"Unter keinen Umständen ist Libyen ein sicheres Land", sagte Sprecher Rupert Colville. Seit Anfang 2019 seien mehr als 2.300 Menschen von der Küstenwache aufgegriffen worden. Libyen betrachtet Menschen ohne gültige Aufenthaltspapiere als illegale Einwanderer und interniert sie.

Im völlig verdreckten und überfüllten Lager Zintan seien mehr als 650 Menschen in Lagerhäusern auf engstem Raum eingepfercht. Sie hätten nicht genügend Wasser und bekämen nur einmal am Tag 200 Gramm Nudeln zu essen. Unter ihnen seien 132 Minderjährige aus Eritrea, die nur die Hälfte bekämen. 22 Menschen seien in dem Lager seit September vergangenen Jahres an Tuberkulose gestorben.

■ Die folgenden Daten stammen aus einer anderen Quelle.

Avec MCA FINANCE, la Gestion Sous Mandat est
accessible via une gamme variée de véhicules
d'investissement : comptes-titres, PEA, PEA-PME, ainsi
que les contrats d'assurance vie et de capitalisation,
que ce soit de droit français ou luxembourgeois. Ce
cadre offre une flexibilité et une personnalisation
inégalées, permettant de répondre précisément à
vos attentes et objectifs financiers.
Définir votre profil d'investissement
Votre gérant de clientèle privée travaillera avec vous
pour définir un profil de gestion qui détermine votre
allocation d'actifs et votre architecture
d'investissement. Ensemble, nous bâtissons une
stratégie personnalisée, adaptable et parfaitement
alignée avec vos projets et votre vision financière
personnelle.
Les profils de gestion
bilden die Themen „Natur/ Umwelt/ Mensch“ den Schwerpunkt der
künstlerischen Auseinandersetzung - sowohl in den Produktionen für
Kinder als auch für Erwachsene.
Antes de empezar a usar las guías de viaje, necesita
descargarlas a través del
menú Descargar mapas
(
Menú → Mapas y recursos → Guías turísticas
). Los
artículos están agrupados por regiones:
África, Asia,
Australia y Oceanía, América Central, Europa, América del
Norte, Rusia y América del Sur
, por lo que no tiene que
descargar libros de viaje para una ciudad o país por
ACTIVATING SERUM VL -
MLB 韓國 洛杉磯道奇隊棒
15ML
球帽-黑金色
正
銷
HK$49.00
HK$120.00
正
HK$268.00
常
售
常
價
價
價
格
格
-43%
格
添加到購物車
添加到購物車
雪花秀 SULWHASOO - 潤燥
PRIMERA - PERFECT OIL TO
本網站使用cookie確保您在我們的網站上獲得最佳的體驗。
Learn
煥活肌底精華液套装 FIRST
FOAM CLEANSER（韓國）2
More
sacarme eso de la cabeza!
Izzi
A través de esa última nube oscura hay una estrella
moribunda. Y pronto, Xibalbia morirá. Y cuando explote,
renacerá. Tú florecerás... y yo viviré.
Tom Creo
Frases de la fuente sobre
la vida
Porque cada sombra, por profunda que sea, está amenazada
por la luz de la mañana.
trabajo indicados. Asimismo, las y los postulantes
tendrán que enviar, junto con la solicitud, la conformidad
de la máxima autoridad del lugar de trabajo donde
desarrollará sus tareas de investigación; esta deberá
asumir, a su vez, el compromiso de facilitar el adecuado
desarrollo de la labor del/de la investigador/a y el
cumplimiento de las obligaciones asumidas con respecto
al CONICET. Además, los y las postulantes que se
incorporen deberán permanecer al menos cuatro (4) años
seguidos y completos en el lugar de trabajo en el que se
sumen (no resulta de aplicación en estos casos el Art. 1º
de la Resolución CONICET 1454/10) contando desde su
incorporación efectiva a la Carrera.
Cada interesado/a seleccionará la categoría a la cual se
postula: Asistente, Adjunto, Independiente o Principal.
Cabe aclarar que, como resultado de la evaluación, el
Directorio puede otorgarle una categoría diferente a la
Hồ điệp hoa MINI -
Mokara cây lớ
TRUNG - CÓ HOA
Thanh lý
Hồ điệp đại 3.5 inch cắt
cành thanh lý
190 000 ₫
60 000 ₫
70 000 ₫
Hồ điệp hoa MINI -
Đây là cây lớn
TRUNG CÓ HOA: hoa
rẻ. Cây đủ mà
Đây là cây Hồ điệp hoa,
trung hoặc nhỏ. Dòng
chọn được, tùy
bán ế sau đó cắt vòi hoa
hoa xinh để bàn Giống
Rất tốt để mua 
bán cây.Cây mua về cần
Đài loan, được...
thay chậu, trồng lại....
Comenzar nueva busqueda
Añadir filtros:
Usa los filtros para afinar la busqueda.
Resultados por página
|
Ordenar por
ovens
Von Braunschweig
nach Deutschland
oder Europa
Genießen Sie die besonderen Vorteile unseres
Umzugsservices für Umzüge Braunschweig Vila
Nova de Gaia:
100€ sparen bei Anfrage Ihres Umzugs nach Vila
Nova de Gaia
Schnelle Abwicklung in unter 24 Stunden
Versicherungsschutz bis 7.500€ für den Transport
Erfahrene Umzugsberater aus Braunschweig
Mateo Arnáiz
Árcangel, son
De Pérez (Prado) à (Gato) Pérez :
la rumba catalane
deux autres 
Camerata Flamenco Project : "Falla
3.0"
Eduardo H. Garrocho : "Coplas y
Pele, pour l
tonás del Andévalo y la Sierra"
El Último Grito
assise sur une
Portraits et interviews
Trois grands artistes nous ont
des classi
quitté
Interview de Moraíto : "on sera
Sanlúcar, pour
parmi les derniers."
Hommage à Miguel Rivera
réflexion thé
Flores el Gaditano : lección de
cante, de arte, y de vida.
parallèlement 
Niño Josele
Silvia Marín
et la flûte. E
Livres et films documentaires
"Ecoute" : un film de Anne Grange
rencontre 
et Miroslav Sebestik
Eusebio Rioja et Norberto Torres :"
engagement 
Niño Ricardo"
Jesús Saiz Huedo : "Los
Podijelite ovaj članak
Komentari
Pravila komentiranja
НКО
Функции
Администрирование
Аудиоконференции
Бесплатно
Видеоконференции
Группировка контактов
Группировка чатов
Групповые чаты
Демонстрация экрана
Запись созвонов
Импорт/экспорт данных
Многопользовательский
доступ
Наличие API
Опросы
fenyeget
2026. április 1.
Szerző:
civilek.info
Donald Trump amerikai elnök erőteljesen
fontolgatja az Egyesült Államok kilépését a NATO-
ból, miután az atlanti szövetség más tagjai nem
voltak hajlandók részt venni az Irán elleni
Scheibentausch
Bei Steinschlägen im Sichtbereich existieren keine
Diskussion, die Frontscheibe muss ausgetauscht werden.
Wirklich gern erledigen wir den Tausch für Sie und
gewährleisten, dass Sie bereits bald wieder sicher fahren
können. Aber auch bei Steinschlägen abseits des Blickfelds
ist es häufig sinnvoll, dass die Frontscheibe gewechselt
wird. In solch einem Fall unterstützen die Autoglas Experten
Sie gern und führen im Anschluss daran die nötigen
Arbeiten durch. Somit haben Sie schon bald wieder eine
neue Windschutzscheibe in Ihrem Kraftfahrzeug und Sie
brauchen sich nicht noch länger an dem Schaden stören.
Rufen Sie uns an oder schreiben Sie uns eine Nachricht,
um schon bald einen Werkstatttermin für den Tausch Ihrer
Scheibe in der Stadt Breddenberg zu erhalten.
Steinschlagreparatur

Hunderte Bootsmigranten seien nach Regierungsangaben in das Lager Al-Khoms (Al-Khums) gebracht worden, allein am 23. Mai 203 Personen. Nach Angaben des Lagers hielten sich dort zuletzt jedoch nur 30 Menschen auf. Wo die anderen geblieben seien, sei unklar. Es sei nicht auszuschließen, dass sie Menschenschmugglern in die Hände gefallen seien, die Menschen zur Zwangsarbeit oder zur sexuellen Ausbeutung regelrecht verkauften.

Die UN gehen von mindestens 3.400 internierten Flüchtlingen und Migranten in Libyen aus. Insgesamt sind deutlich mehr Ausländer im Land, die nach Europa wollten. Viele verstecken sich vor den Behörden und warten auf eine Gelegenheit zur Flucht über das Mittelmeer.